Trata-se de uma obra nativista, em que o autor prima por detalhar a fauna, as riquezas minerais brasileiras, bem como os costumes indígenas. Essas mostras de erudição, ao gosto enciclopédico da época, trazem pesadas lições de zoologia, história, folclore, geografia e religião, em prejuízo do tom épico e lírico do poema, quebrando-lhe seqüência de ação e a intensidade emocional da obra.

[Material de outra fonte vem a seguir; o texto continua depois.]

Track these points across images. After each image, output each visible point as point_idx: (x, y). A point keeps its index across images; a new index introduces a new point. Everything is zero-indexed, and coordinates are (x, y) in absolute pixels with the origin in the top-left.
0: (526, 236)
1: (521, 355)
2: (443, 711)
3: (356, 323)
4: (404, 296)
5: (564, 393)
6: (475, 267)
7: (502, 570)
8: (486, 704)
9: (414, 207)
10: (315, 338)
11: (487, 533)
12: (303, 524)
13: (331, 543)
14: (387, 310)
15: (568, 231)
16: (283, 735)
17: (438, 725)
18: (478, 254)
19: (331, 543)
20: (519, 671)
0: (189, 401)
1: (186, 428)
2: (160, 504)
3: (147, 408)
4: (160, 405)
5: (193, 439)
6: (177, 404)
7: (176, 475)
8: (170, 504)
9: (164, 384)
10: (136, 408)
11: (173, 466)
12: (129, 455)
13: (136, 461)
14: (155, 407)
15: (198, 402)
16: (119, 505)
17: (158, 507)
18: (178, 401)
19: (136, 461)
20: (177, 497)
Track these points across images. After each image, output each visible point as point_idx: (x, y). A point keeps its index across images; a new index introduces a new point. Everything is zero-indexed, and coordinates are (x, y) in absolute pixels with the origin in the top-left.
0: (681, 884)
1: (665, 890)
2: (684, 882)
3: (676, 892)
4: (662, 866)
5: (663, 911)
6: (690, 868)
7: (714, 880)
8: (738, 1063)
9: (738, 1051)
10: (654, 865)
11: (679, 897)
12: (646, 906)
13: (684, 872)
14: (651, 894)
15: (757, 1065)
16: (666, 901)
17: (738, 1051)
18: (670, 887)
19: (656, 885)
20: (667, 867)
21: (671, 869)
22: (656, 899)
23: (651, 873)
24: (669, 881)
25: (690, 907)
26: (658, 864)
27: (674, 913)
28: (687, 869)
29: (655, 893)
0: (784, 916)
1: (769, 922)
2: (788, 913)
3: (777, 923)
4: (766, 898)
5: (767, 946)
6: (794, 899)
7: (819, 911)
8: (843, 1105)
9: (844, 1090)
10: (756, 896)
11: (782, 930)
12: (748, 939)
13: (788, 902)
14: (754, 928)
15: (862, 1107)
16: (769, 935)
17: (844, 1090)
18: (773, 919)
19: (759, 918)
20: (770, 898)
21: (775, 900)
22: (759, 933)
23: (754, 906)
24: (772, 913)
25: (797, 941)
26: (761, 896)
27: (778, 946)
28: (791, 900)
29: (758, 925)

Contudo, a finalidade expressa em Caramuru é descrever o início da colonização da Bahia, por obra, sobretudo, de Diogo Álvares Correia e sua mulher, Paraguaçu. Simultaneamente, há um desígnio mais importante para o poeta: a redenção do índio pela conversão. A violência e a opressão são disfarçadas pelo tratamento poético que Durão emprega no discurso ideológico do texto. O poeta parece aderir à causa, isto é, à guerra, contemplando-a com fascinação. Ressalta-se que Caramuru foge de uma característica presente nas antigas epopéias, pois suprime o maravilhoso, isto é, a fantasia do texto, haja vista que, por se tratar de um texto neoclássico, a razão é o fio condutor da narrativa. A epopéia de Santa Rita Durão pode ser chamada de épico colonialista, pois glorifica as ideologias e métodos da Metrópole portuguesa no processo de colonização do Brasil.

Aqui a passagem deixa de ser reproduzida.